[Records from a data collection]
● ● ●

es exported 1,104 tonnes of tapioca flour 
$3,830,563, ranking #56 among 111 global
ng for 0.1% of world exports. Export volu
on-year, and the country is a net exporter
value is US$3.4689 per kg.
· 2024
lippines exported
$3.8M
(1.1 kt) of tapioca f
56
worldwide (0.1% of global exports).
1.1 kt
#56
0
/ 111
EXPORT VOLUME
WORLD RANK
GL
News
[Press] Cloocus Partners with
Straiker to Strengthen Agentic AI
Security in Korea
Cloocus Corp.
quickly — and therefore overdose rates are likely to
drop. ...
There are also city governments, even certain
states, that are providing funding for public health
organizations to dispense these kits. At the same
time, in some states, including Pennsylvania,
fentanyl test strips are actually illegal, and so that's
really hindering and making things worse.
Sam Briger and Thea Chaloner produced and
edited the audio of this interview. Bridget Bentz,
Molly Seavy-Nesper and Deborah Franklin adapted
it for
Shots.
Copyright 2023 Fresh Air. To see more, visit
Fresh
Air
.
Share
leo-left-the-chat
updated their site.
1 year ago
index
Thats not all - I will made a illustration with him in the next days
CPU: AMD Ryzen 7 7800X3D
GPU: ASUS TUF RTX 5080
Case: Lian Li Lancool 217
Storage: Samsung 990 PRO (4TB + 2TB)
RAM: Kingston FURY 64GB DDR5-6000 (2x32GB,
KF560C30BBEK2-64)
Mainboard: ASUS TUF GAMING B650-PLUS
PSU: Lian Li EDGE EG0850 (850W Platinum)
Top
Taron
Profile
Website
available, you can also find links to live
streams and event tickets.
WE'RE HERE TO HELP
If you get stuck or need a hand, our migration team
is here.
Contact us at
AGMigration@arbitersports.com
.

● ● ●

● What you have to do: In the entries above, please find the line with "organizations to dispense" and the line with "leo-left-the-chat", then write out exactly those two lines and every line between them, and nothing more.

● Output:
organizations to dispense these kits. At the same
time, in some states, including Pennsylvania,
fentanyl test strips are actually illegal, and so that's
really hindering and making things worse.
Sam Briger and Thea Chaloner produced and
edited the audio of this interview. Bridget Bentz,
Molly Seavy-Nesper and Deborah Franklin adapted
it for
Shots.
Copyright 2023 Fresh Air. To see more, visit
Fresh
Air
.
Share
leo-left-the-chat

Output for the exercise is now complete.